Travel Warning Nepal!

American should remain vigilant of their surroundings at all times and exercise caution in areas of large public gatherings.” began the US State Department Travel Warning that had been in place since Maoist rebels and the Nepalese military began exchanging fire in skirmishes across the country.  It continued,  “American citizens are encouraged to avoid large public crowds whenever possible.

Throwing caution and common sense to the wind, I stood in a crowd of a thousand Nepalese in Durbar Square in Kathmandu’s city center, near the epicenter of Maoist bombings just a year earlier, screaming my lungs out.

Pro-democracy march? Human rights sit in?  No.  Actually, I was supporting the next Kelly Clarkson.

Unwittingly, I had drove into Nepal on the eve of the series finale of Indian Idol, a carbon copy of the more widely watched American Idol, though with a crowd not any less impassioned.  Missing the early rounds, I had been dropped into the final episode that pitted the Indian Idol favorite with a lesser known, yet equally talented underdog, who happened to be of Nepalese decent.

The ongoing civil war aside, the Nepalese were pretty excited, no actually, they’d gone bananas.  Durbar Square overflowed with thousands of locals watching the live Indian Idol coverage on a large projection screen erected in front of an ancient Nepalese temple.  The crowd passed high-fives, smoked cigarettes  and hooted and hollered at their star’s every falsetto.  It was chaos, it was mad chaos, but it was good chaos.

Finally, a nagging sense of paranoia for my safety got the best of me, and my friends and I decided to walk home before the final votes were tallied.  As we slipped through the darkened, empty streets, the sound of Indian Idol commentators surrounded us in stereo, as every single television in the ramshackle buildings on either side of the road, were tuned to the same channel.

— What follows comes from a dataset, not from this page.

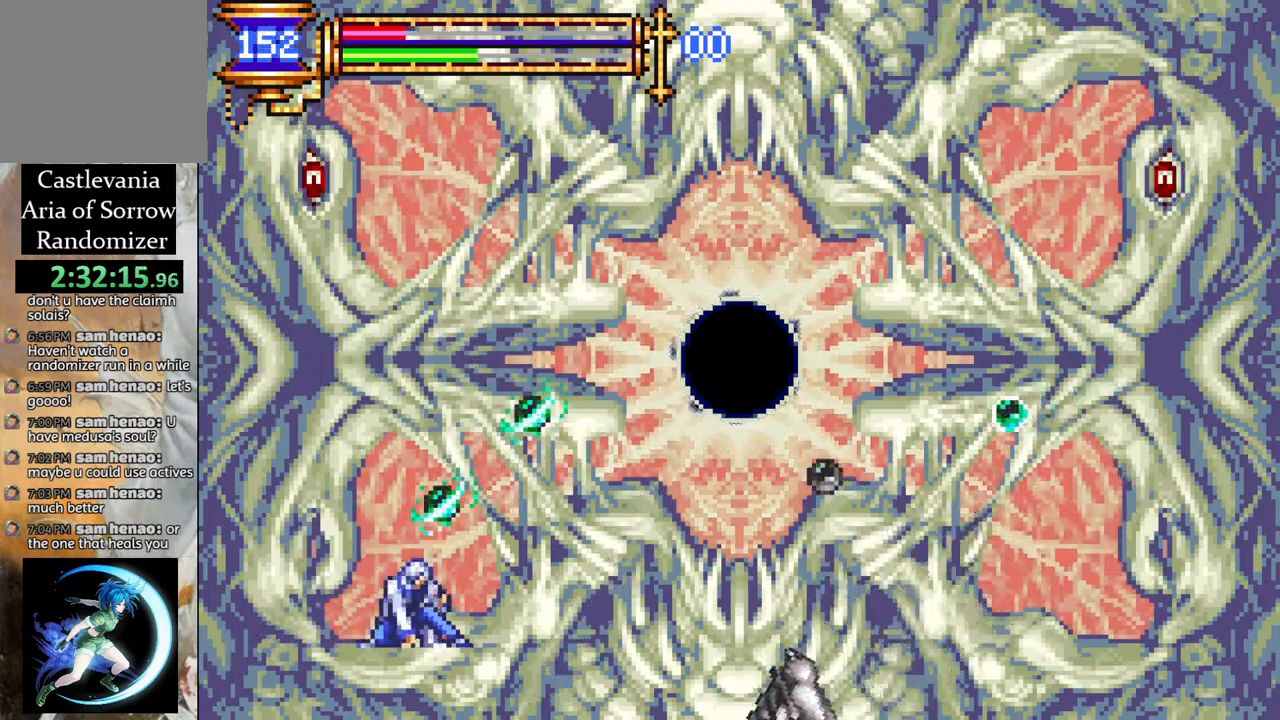
{"buttons": ["DPAD_DOWN"], "left_stick": "center", "right_stick": "center", "events": [[333, "DPAD_DOWN", "up"], [500, "DPAD_DOWN", "down"]]}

An hour later, I awoke in my darkened room to screams and explosions in the street.  Apparently, their boy, Prashant Tamang, had won, and his victory sparked a celebration in Durbar Square that might rival that of Time Square on New Year’s Eve.  Whistles, horns, fire crackers and shouting drowned out my sleep and I awoke, a bit groggy, the next morning to find a country that was smiling quite proudly.

Proof to me that even in times of war, unrest and violence, there’s nothing like a little Simon Kowell put down (or the Indian version at least) to bring people together.